Komplikasi lain dari abnormalitas penyembuhan luka adalah terbentuknya keloid. Berbeda dengan parut hipertrofik, keloid merupakan pertumbuhan jaringan parut melebihi batas luka aslinya.[1]
Infeksi
Komplikasi infeksi seperti pneumonia, infeksi saluran kemih (ISK), sepsis, dan bakteremia banyak terjadi terutama pada minggu pertama perawatan di rumah sakit. Infeksi umumnya disebabkan karena bakteri yang banyak terdapat pada permukaan kulit, seperti Staphylococcus epidermidis dan Staphylococcus aureus.[6]
Prognosis
Luka bakar menyebabkan mortalitas dan morbiditas bermakna. Kasus luka bakar menyebabkan kematian hingga 6-7% dan juga dapat menyebabkan disabilitas permanen.[4]
Saat ini terdapat beberapa sistem skoring yang digunakan untuk memprediksi tingkat mortalitas pasien luka bakar. Panduan yang dikeluarkan Kementerian Kesehatan RI (Kemenkes RI) menyebutkan salah satu sistem skoring yang paling sering digunakan adalah ABSI (Abbreviated burn severity index). Lima variabel yang menjadi indikator dalam sistem skoring ABSI adalah jenis kelamin, usia, trauma inhalasi, terdapatnya luka bakar full-thickness, serta persentase luas luka bakar.
Pasien dengan perhitungan skor ABSI lebih dari 6, luka bakar akibat listrik, luka bakar karena trauma mayor, serta luka bakar full-thickness pada area wajah, aksila, sendi, tangan, kaki, dan genital disarankan untuk dirujuk ke unit luka bakar.[1]
Tabel 1. Skor Abbreviated Burn Severity Index Untuk Penentuan Prognosis Pasien Luka Bakar
Variabel | Karakteristik | Skor |
Jenis Kelamin | Laki-laki | 1 |
Perempuan | 0 | |
Usia | 0-20 | 1 |
21-40 | 2 | |
41-60 | 3 | |
61-80 | 4 | |
80-100 | 5 | |
Trauma Inhalasi | 1 | |
Luka Bakar Full-Thickness | 1 | |
Persentase Luas Luka Bakar | 1-10 | 1 |
11-20 | 2 | |
21-30 | 3 | |
31-40 | 4 | |
41-50 | 5 | |
51-60 | 6 | |
61-70 | 7 | |
71-80 | 8 | |
81-90 | 9 | |
91-100 | 10 |
Sumber: dr. Dyah Ayu Kusumoputri Buwono, Alomedika, 2022.[1]
Semakin tinggi skor ABSI maka ancaman kematian akan semakin tinggi pula.
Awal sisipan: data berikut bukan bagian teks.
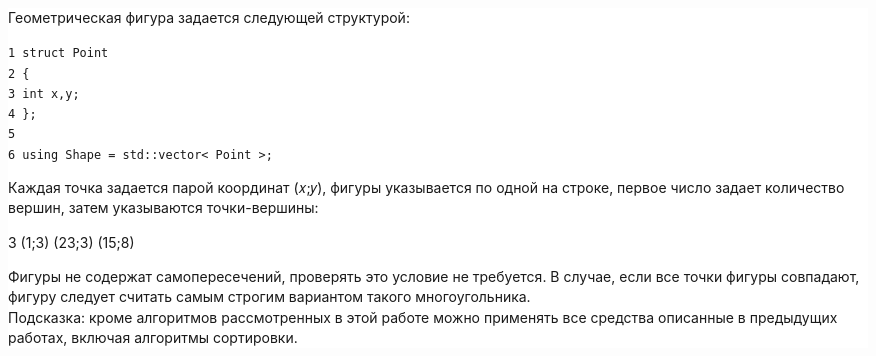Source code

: Геометрическая фигура задается следующей структурой:
  
    1 struct Point
    2 {
    3 int x,y;
    4 };
    5
    6 using Shape = std::vector< Point >;

Каждая точка задается парой координат (𝑥;𝑦), фигуры указывается по одной на строке, первое число
задает количество вершин, затем указываются точки-вершины:

3 (1;3) (23;3) (15;8)

Фигуры не содержат самопересечений, проверять это условие не требуется. В случае, если все точки
фигуры совпадают, фигуру следует считать самым строгим вариантом такого многоугольника.   
Подсказка: кроме алгоритмов рассмотренных в этой работе можно применять все средства описанные
в предыдущих работах, включая алгоритмы сортировки.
Semakin tinggi skor ABSI maka probabilitas kesintasan akan semakin menurun.[1]
Tabel 2. Interpretasi Skor Abbreviated Burn Severity Index
Skor ABSI | Ancaman untuk Kematian | Probabilitas untuk Hidup |
2-3 4-5 6-7 8-9 10-11 12-13 | Sangat rendah Sedang Cukup parah Serius Parah Maksimal | > 99% 98% 80-90% 50-70% 20-40% <10% |
Sumber: dr. Dyah Ayu Kusumoputri Buwono, Alomedika, 2022.[1]